I’ve touched on the subject before in my ‘Five Minute Guide to Mindful Snacking. Simple, all-natural ingredients are the key to better snacking habits, and the same goes for diets as a whole.

Maximizing the full nutritional potential of your food is important, and one of the best ways to do that is by integrating more superfoods into your diet. Superfoods are packed with nutrition, making them especially useful for improving and maintaining your health. There’s a common misconception that superfoods are exotic and hard to find, but that’s not actually the case. Below, I’ve listed out a few common superfoods that are essential in every kitchen and home.


Berries are a common yet powerful superfood, and perhaps the best example is the blueberry. According to BBC Good Food, blueberries have a ton of health benefits thanks to their high nutritional value.

Blueberries have vitamin C for immune system protection, antioxidants to protect against a range of illnesses, anthocyanidins for preventing heart disease, and are low in calories to boot. They can be eaten fresh, preserved in jam, or mixed into healthy pastries, which makes them an easy to use, versatile food to have around.


You might not think the common wheat plant has a ton of health benefits, but you’d be wrong. Wheatgrass is the young grass of the wheat plant, and it’s been found to eliminate toxins, aid in digestion, lower cholesterol levels, and even enhance your metabolism and immune system.
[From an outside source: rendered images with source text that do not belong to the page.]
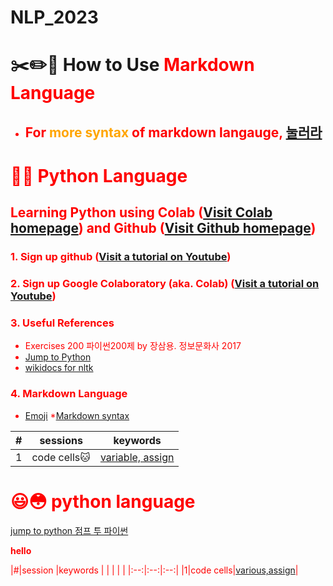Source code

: # NLP_2023


# ✂️✏️📌 **How to Use <font color = 'red'> Markdown Language**
- ## For <font color = 'orange'> more syntax</font> of markdown langauge, [눌러라](https://www.markdownguide.org/basic-syntax/)

# 🐁🐱 **Python Language**


## **Learning Python** using **Colab** ([Visit Colab homepage](https://colab.research.google.com/?utm_source=scs-index)) and **Github** ([Visit Github homepage](https://github.com/))

### **1. Sign up github** ([Visit a tutorial on Youtube](https://www.youtube.com/watch?v=c-NikCpec7U))
### **2. Sign up Google Colaboratory** (aka. Colab) ([Visit a tutorial on Youtube](https://www.youtube.com/watch?v=2X_EU18OeYM))

### **3. Useful References**
- Exercises 200 파이썬200제 by 장삼용. 정보문화사 2017
- [Jump to Python](https://wikidocs.net/book/1)
- [wikidocs for nltk](https://wikidocs.net/21667)

### **4. Markdown Language**
* [Emoji](https://gist.github.com/rxaviers/7360908)
*[Markdown syntax](https://www.markdownguide.org/basic-syntax/)

| #| sessions| keywords|
|:--:|:--:|:--:|
|1 |code cells🐱 | [variable, assign](https://github.com/powershake/NLP_2023/blob/main/1_CodeCells_Basic_.ipynb)|

# 😃😳 python language

[jump to python 점프 투 파이썬](https://wikidocs.net/book/1)

**hello**

|#|session |keywords |
| | | |
|:--:|:--:|:--:|
|1|code cells|[various,assign](1_CodeCells_Basic_.ipynb)|
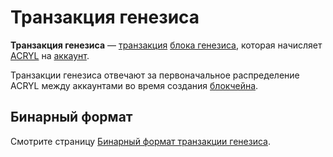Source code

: # Транзакция генезиса

**Транзакция генезиса** — [транзакция](/blockchain/transaction.md) [блока генезиса](/blockchain/block/genesis-block.md), которая начисляет [ACRYL](/blockchain/token/acryl.md) на [аккаунт](/blockchain/account.md).

Транзакции генезиса отвечают за первоначальное распределение ACRYL между аккаунтами во время создания [блокчейна](/blockchain/blockchain.md).

## Бинарный формат

Смотрите страницу [Бинарный формат транзакции генезиса](/blockchain/binary-format/transaction-binary-format/genesis-transaction-binary-format.md).
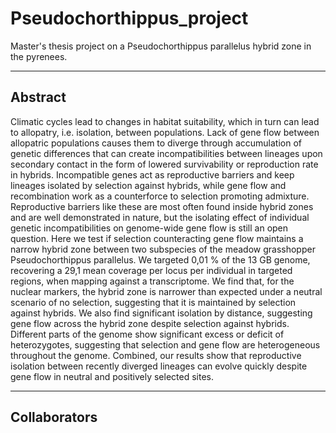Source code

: # Pseudochorthippus_project
Master's thesis project on a Pseudochorthippus parallelus hybrid zone in the pyrenees.

___

## Abstract

Climatic cycles lead to changes in habitat suitability, which in turn can lead to allopatry, i.e. isolation, between populations. Lack of gene flow between allopatric populations causes them to diverge through accumulation of genetic differences that can create incompatibilities between lineages upon secondary contact in the form of lowered survivability or reproduction rate in hybrids. Incompatible genes act as reproductive barriers and keep lineages isolated by selection against hybrids, while gene flow and recombination work as a counterforce to selection promoting admixture. Reproductive barriers like these are most often found inside hybrid zones and are well demonstrated in nature, but the isolating effect of individual genetic incompatibilities on genome-wide gene flow is still an open question. Here we test if selection counteracting gene flow maintains a narrow hybrid zone between two subspecies of the meadow grasshopper Pseudochorthippus parallelus. We targeted 0,01 % of the 13 GB genome, recovering a 29,1 mean coverage per locus per individual in targeted regions, when mapping against a transcriptome. We find that, for the nuclear markers, the hybrid zone is narrower than expected under a neutral scenario of no selection, suggesting that it is maintained by selection against hybrids. We also find significant isolation by distance, suggesting gene flow across the hybrid zone despite selection against hybrids. Different parts of the genome show significant excess or deficit of heterozygotes, suggesting that selection and gene flow are heterogeneous throughout the genome. Combined, our results show that reproductive isolation between recently diverged lineages can evolve quickly despite gene flow in neutral and positively selected sites.

___

## Collaborators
Brightcore adds that wheatgrass can also help boost your energy levels, making it a friendlier alternative to caffeine. You can juice it, take it as a powder supplement, or even add it into salads for that fresh, natural taste.

Oily Fish

When you talk about healthy food, oily fish doesn’t always come up. After all, what could be so healthy about fish high in fat? Quite a lot, it turns out. Fatty fish like salmon are rich in omega-3, which are essential fatty acids that the body can’t make on its own.

The Harvard School of Public Health writes that omega-3s are important for preventing heart disease and arrhythmias. Fish like salmon, mackerel, Atlantic cod, and even anchovies have all been found to be full of healthy omega-3s, so it’s easy enough to find an omega-3 source at your local supermarket that fits into your diet and budget.


Yogurt has long been touted as a healthy breakfast or light meal alternative to heavier fare, but its low calorie count isn’t the only benefit. Humans have eaten fermented food like yogurt for centuries, and one of the reasons why it’s so popular is because it’s good for you. Yogurt is filled with friendly bacteria and probiotics, which can help maintain the balance of bacteria in your gut. If you’re dairy-free you can opt for a fermented coconut yogurt with added probiotics.

In fact, Livestrong claims that recent research on probiotics has found that it can actually alleviate the symptoms of irritable bowel syndrome (IBS), which affects up to 45 million people in the United States. Not only that, yogurt can also protect against osteoporosis, strengthen your immune system, and even provide your body with healthy protein. Whether blended into a smoothie or eaten as a light meal or snack, yogurt packs a punch in the health department.